À l'aube du 10 mars 1990, les gens de Kanehsatà:ke ont commencé à occuper un chemin de terre menant au terrain de golf en signe de protestation. Le maire d'Oka leur a donné jusqu'au lundi 9 juillet pour obéir à une injonction accordée à la municipalité avant de réclamer l'intervention de la police. [...]

Au début des années 1930, des gens d'Oka commencèrent à jouer au golf sur la Commune. Les Mohawks se plaignirent que leur bétail se faisait chasser à coups de bâtons de golf et que les animaux n'avaient rien à manger.

En 1947, la municipalité expropria la Commune et même le cimetière des Mohawks devint la propriété d'Oka. Après avoir abattu beaucoup d'arbres, le village compléta en 1961, son terrain de golf privé.

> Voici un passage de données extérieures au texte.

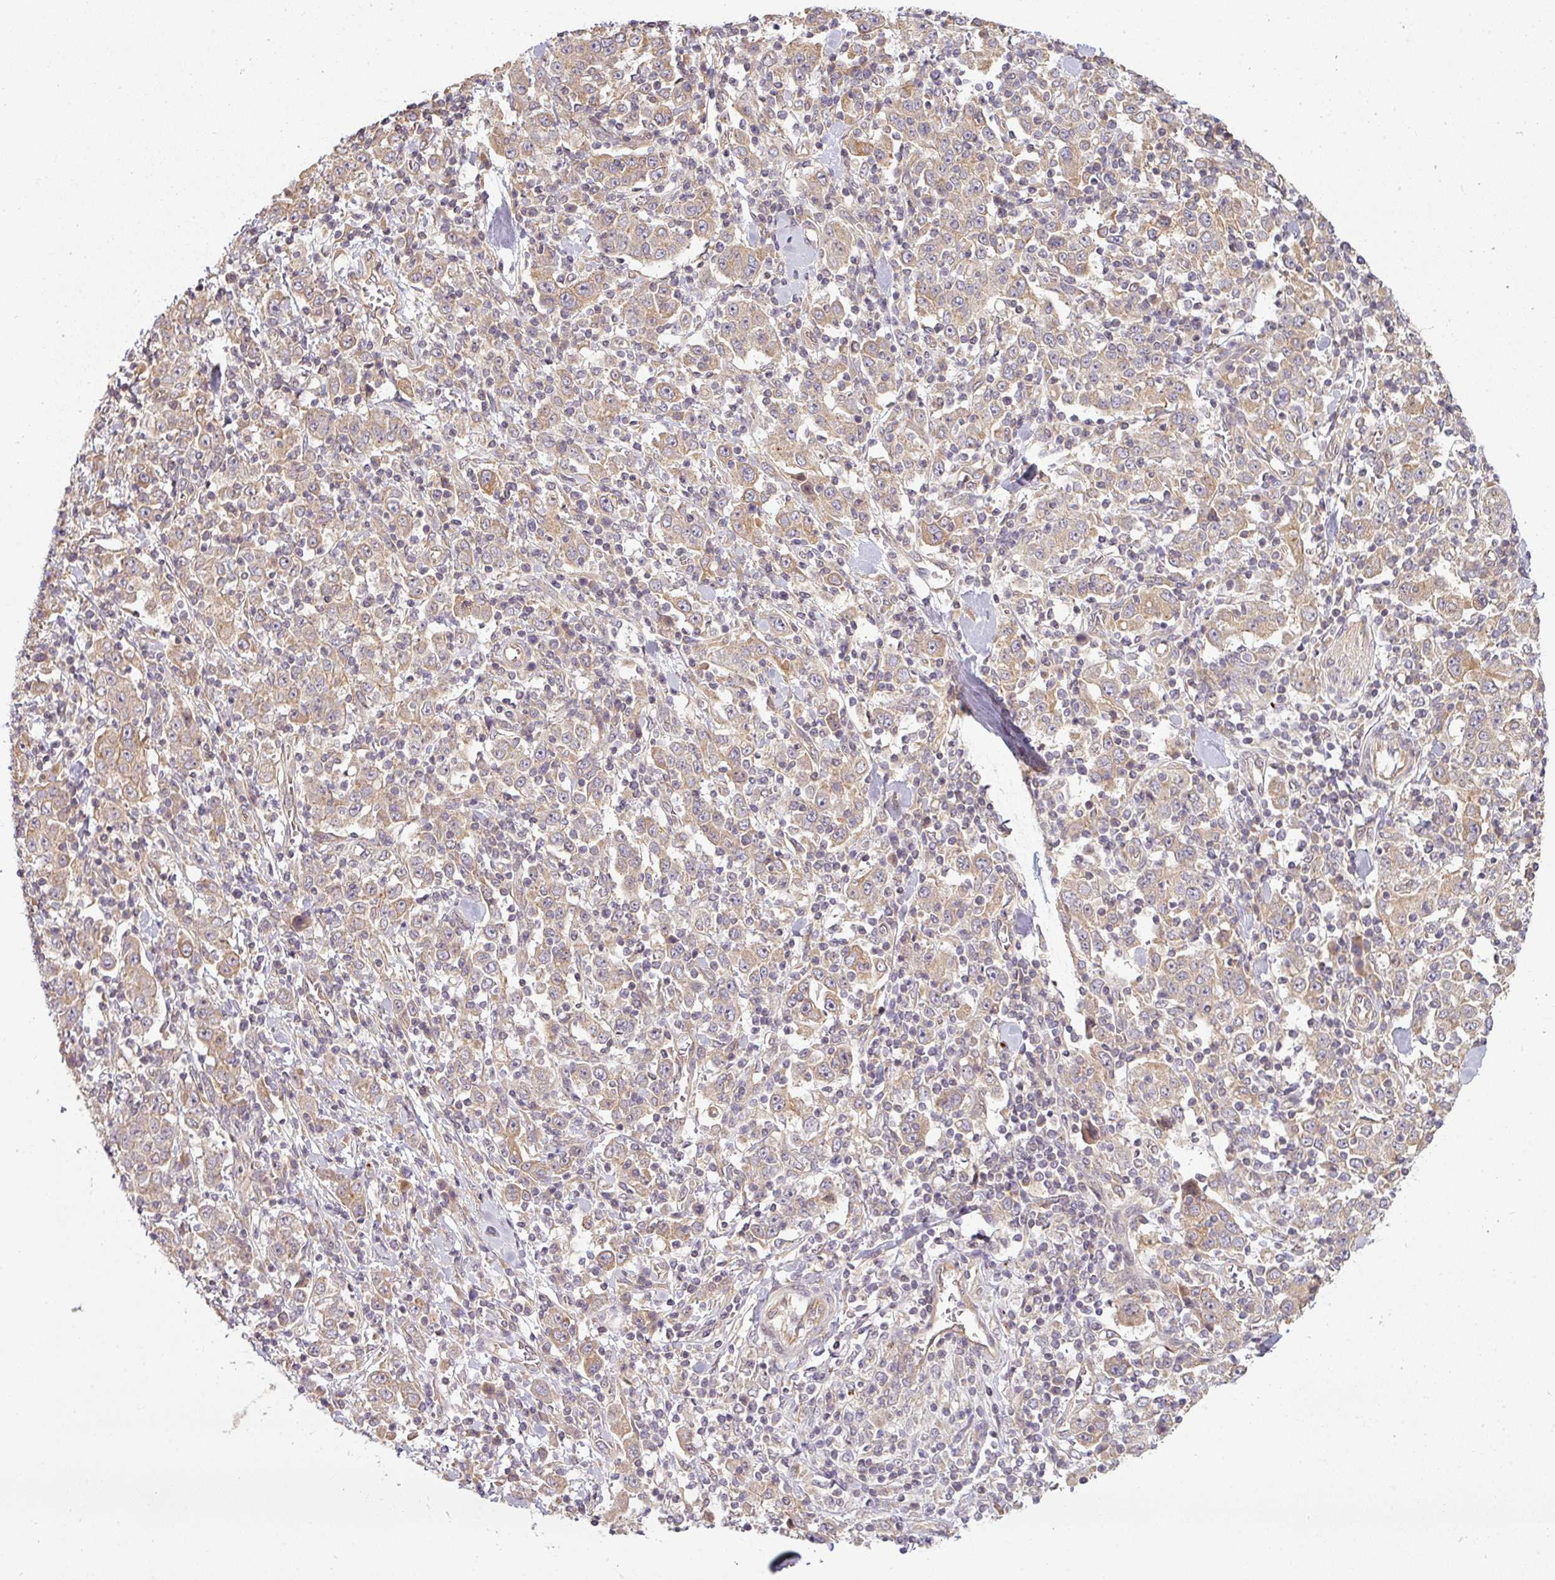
{"staining": {"intensity": "moderate", "quantity": "<25%", "location": "cytoplasmic/membranous"}, "tissue": "stomach cancer", "cell_type": "Tumor cells", "image_type": "cancer", "snomed": [{"axis": "morphology", "description": "Normal tissue, NOS"}, {"axis": "morphology", "description": "Adenocarcinoma, NOS"}, {"axis": "topography", "description": "Stomach, upper"}, {"axis": "topography", "description": "Stomach"}], "caption": "Protein expression by IHC reveals moderate cytoplasmic/membranous positivity in approximately <25% of tumor cells in stomach cancer (adenocarcinoma). Using DAB (3,3'-diaminobenzidine) (brown) and hematoxylin (blue) stains, captured at high magnification using brightfield microscopy.", "gene": "RNF31", "patient": {"sex": "male", "age": 59}}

Kahentiiosta : Je suis arrivé ici et j'ai demandé « Où est le barrage ? » Ils ont répondu : « C'est ici. » J'ai dit : « C'est ça la route qu'on bloque depuis trois mois ? C'est un chemin de terre. Je pensais que c'était au moins une route principale, quand même ! »

Ellen Katsi'tsákwas Gabriel : [Le 11 juillet] John Cree, notre gardien de la spiritualité, venait de commencer à faire brûler du tabac. Il faisait ses remerciements. Et 15 minutes plus tard, les camions Tilden sont arrivés avec la brigade anti-émeute. Une des 3 femmes a dit : « Merde, ils sont ici. » D'instinct nous avons compris que les femmes aussi devaient être en avant. C'est notre devoir de protéger la terre, de protéger notre mère. Je me souviens avoir regardé la figure des policiers. Ils avaient peur. Ils étaient comme des petits enfants. Ils n'avaient jamais affronté un esprit aussi fort. Ils étaient comme des robots.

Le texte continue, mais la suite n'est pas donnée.